I think one reason Rik and I struggle with traditional partner or group dancing like Contra is the use of gendered language. So when we hear “men on the left” and “women on the right,” we start getting twitchy, which doesn’t help us pay attention to all our left feet very well. This is the one flaw of the Contra Dance movement.  I know the dances go back to the 1700s, but this is the 21st century! The dances are great mixers and people of any gender are welcome to take either dance part, so just lose the gender binary language already and just line us up as “leaders” and “followers” and let each individual decide.

But we so want to find a way to join this dancing community. We know enough now to understand the draw— You can’t do it by yourself. You can’t do it virtually. You need other people… in the same place…. together. You have to touch each other. And you have to have live music. And a caller. So it’s okay if you don’t know what you’re supposed to do; someone will tell you; and if you don’t get it right, you’ll have another chance because all the moves get repeated multiple times.

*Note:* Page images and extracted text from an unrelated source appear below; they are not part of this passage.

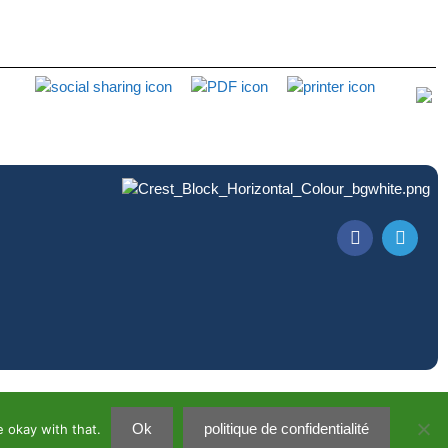
Ok
politique de confidentialité
 okay with that.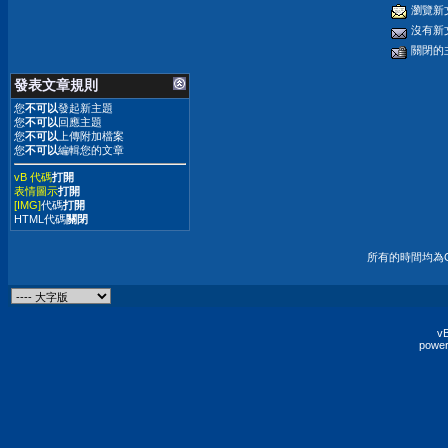
瀏覽新
沒有新
關閉的
發表文章規則
您
不可以
發起新主題
您
不可以
回應主題
您
不可以
上傳附加檔案
您
不可以
編輯您的文章
vB 代碼
打開
表情圖示
打開
[IMG]
代碼
打開
HTML代碼
關閉
所有的時間均為G
vB
power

And if you and your partner both have left feet, that doesn’t matter either because you switch partners throughout the dance. It’s really a completely different thing than the dancing I grew up with.  There’s a social contract involved. You can’t just focus on your own enjoyment. You have to get people where they’re going—across the circle or down the line; you have to pay attention to each other; be aware of your surroundings.

Some people have described contra dancing as a “kaleidoscope, a weaving, a quilting with humans.” I like that.

And guess what? The people look at each other…. while they’re dancing. They make eye contact. For me, that’s the hardest…and yet, the most wonderful. Because isn’t that what we all want the most? Someone to see us so we can truly see?

Let it be a Dance.

This is the last song sung at final worship service of SUUSI. SUUSI is the Southeastern Unitarian Universalist Summer Institute, a yearly UU summer camp our family goes to. And no matter what the theme or the particular experiences of that year—Ric Masten’s “Let it Be a Dance” is always the right song to be sung. Because it exactly expresses why we come. Why we gather together year after year—and perhaps why we come here—to this place—to gather around this chalice fire, for the first time, and then again and again—week after week—to dance this dance; to feel the rhythm, feel the need, fill the need.

We need to be, to know and be reminded, like repetitive dance steps, that we can teach each other—that no matter who we are or where we come from, whom we love or how we dance, we are welcome around this flame; we are welcome to dance this dance; to let it be a dance; with ourselves, with our partners….with a circle of others, but always embodied—our full selves—mind, body, and spirit—always in community; this seeking of hands, of rhythm, of need and heartbeat. So that we know—we do not dance alone.

We never have to dance alone.

So come, sing a song with me and dance this dance with me.